Your assignment:
Of the records that follow, copy only the lines from the line containing "17 июля в рабочие" to the line containing "День физкультурника в", both included, exactly as written.

Given data:
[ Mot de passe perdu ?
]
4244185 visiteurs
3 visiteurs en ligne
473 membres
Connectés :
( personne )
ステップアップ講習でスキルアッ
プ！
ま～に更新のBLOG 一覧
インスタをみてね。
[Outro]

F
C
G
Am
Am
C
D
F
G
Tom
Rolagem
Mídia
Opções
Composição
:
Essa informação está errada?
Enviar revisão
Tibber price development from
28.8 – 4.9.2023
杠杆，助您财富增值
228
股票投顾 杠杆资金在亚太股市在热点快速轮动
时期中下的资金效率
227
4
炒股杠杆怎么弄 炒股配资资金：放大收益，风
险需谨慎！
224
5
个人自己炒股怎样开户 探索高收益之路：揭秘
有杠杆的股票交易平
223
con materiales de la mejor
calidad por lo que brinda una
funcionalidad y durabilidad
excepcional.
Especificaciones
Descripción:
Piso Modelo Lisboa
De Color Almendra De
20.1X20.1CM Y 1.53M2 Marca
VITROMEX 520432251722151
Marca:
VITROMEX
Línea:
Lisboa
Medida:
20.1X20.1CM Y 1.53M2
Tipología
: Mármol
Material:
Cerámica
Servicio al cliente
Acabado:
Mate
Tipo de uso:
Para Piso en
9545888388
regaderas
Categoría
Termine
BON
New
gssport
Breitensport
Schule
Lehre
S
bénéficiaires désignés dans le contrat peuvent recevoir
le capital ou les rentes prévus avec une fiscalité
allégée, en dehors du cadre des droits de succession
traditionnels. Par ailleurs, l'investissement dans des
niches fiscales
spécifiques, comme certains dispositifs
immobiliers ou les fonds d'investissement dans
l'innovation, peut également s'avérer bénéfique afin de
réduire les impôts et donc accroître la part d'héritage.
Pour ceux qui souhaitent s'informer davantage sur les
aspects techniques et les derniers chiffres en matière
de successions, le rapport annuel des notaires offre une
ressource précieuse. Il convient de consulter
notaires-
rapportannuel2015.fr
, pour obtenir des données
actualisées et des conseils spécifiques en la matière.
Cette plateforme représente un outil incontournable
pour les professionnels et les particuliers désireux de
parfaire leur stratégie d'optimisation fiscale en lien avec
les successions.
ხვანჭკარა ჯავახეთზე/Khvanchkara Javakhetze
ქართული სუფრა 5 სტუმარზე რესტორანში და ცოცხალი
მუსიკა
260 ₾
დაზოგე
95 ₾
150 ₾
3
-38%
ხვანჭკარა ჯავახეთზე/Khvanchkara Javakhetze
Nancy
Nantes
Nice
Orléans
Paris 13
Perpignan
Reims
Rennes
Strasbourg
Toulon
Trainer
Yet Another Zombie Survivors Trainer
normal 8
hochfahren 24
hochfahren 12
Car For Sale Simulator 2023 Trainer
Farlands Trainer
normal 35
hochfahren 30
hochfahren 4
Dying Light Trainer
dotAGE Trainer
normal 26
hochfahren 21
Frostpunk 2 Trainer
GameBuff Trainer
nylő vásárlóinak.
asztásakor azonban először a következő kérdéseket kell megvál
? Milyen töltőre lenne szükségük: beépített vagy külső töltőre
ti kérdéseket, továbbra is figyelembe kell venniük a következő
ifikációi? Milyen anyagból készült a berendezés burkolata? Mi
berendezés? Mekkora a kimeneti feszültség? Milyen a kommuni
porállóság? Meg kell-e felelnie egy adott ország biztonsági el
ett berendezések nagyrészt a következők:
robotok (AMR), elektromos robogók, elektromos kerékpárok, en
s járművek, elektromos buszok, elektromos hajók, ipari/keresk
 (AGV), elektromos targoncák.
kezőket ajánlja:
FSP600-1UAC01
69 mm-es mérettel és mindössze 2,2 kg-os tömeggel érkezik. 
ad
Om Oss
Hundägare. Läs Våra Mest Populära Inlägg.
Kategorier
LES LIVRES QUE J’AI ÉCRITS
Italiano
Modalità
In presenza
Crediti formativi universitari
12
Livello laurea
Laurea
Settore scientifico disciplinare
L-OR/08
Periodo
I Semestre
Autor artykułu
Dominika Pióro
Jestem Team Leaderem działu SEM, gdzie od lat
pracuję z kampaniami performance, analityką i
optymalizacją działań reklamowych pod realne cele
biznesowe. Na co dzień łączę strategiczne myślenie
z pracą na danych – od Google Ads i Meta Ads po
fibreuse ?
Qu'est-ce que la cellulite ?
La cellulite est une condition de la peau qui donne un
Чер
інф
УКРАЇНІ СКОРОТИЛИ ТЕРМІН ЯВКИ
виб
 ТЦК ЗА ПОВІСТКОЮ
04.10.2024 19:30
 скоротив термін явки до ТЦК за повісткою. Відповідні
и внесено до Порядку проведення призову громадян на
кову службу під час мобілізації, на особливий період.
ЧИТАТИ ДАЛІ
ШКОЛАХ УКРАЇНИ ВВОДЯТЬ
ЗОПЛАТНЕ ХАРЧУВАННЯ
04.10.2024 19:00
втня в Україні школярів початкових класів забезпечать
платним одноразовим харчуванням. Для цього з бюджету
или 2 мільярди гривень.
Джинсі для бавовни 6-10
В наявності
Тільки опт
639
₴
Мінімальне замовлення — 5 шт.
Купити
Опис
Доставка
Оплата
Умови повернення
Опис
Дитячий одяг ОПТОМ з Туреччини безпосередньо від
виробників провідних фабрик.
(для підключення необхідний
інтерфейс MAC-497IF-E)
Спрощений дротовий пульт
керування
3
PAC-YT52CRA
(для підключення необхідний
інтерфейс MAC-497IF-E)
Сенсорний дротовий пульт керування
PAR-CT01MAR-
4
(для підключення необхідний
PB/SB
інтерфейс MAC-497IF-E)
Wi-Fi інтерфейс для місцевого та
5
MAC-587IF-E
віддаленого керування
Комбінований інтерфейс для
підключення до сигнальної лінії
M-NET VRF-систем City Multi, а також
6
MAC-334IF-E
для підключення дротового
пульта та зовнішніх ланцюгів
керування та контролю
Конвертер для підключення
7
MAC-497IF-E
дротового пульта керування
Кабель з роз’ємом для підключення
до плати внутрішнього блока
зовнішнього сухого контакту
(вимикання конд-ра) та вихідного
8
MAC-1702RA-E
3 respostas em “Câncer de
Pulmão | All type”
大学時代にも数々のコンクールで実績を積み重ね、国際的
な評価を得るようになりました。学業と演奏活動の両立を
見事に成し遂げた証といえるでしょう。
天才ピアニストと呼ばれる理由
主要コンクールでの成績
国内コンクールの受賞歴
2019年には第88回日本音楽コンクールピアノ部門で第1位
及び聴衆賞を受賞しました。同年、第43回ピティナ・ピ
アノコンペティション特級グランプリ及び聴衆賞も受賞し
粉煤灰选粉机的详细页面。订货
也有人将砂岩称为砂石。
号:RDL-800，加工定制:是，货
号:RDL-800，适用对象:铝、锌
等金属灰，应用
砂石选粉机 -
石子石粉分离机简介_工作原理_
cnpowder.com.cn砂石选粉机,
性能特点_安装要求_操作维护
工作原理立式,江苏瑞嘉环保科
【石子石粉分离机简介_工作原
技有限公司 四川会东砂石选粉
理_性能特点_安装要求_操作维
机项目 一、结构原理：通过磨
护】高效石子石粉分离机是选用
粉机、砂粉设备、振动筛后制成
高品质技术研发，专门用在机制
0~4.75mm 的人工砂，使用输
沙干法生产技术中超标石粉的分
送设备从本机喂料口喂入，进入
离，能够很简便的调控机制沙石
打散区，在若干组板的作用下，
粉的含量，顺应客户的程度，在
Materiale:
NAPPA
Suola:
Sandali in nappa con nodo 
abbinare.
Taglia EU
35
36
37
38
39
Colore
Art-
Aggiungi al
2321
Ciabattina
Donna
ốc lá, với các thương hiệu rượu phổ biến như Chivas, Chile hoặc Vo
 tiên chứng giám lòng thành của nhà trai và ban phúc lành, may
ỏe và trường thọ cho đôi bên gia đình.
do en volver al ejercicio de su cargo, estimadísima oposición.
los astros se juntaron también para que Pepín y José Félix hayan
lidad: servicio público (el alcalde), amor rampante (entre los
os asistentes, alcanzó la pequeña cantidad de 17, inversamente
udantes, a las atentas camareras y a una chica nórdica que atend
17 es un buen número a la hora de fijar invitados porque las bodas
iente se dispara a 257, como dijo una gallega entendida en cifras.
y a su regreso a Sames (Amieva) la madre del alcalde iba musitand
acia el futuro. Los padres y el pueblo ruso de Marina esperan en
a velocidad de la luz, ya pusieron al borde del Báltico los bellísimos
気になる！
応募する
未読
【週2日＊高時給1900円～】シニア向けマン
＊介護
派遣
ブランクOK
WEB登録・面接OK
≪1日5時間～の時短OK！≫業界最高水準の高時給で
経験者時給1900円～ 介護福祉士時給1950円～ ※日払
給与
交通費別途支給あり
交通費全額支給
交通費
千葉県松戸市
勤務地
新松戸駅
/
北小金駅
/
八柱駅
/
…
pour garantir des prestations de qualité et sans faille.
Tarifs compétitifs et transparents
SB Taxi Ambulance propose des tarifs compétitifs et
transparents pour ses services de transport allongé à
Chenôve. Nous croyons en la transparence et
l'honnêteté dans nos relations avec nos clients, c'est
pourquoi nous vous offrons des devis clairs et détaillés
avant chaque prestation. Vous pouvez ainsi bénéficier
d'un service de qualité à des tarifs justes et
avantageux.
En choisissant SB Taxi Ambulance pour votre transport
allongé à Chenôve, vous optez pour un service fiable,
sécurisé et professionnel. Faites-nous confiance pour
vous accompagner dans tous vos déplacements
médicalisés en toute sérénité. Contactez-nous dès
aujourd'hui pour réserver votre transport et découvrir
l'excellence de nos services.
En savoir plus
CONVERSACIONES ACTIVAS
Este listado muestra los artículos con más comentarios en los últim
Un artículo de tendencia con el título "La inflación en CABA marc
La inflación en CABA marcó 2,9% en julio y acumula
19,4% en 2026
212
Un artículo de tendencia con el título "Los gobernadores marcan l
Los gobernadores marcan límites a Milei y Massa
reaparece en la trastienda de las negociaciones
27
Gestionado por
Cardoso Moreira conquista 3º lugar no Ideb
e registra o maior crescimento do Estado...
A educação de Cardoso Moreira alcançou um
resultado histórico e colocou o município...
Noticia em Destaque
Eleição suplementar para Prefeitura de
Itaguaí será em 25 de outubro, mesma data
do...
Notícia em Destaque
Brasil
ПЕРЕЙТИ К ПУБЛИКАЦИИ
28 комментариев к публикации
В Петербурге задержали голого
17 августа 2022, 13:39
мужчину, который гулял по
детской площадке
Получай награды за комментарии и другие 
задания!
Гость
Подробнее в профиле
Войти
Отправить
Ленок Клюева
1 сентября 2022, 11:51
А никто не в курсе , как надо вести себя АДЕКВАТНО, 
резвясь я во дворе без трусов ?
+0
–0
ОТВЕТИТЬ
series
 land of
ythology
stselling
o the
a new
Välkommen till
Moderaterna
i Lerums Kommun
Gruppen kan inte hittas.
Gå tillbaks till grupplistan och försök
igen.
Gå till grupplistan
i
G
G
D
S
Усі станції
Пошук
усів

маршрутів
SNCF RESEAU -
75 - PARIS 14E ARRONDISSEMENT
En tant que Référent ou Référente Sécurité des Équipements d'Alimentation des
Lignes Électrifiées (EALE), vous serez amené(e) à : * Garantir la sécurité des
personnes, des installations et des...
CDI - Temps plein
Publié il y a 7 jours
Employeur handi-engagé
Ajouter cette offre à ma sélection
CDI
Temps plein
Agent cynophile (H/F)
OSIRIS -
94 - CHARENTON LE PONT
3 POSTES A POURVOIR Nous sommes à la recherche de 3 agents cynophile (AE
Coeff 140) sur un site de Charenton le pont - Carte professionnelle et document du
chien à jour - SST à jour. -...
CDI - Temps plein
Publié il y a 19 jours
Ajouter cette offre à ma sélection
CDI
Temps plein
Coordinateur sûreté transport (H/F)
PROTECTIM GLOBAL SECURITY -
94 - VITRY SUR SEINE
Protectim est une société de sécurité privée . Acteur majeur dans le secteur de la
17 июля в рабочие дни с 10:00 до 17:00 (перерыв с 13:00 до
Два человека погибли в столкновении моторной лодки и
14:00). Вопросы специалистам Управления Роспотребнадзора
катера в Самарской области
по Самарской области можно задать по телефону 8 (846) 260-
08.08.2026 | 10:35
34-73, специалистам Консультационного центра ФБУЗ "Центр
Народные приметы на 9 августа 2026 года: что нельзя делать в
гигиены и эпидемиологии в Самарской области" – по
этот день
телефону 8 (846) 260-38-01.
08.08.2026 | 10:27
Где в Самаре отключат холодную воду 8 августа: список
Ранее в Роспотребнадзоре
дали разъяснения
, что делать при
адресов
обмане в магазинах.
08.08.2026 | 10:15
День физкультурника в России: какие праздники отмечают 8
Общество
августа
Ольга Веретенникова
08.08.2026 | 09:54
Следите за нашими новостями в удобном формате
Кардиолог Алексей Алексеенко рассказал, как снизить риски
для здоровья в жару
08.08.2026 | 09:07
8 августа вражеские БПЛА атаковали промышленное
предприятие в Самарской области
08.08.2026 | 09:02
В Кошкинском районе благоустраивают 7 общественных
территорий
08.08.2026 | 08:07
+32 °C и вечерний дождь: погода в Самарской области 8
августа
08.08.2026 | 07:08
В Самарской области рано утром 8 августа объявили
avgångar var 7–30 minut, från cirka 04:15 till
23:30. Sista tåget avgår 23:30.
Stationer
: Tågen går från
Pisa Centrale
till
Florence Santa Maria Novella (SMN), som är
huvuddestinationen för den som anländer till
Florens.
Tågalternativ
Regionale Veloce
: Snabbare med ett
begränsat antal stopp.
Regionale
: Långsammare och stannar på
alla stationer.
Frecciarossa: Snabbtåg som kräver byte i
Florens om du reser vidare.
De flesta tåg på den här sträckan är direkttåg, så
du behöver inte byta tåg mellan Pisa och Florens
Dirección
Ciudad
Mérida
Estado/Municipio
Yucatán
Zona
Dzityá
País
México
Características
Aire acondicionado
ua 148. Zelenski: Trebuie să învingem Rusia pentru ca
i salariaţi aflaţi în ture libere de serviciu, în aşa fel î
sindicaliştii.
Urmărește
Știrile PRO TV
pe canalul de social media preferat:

The completed task:
17 июля в рабочие дни с 10:00 до 17:00 (перерыв с 13:00 до
Два человека погибли в столкновении моторной лодки и
14:00). Вопросы специалистам Управления Роспотребнадзора
катера в Самарской области
по Самарской области можно задать по телефону 8 (846) 260-
08.08.2026 | 10:35
34-73, специалистам Консультационного центра ФБУЗ "Центр
Народные приметы на 9 августа 2026 года: что нельзя делать в
гигиены и эпидемиологии в Самарской области" – по
этот день
телефону 8 (846) 260-38-01.
08.08.2026 | 10:27
Где в Самаре отключат холодную воду 8 августа: список
Ранее в Роспотребнадзоре
дали разъяснения
, что делать при
адресов
обмане в магазинах.
08.08.2026 | 10:15
День физкультурника в России: какие праздники отмечают 8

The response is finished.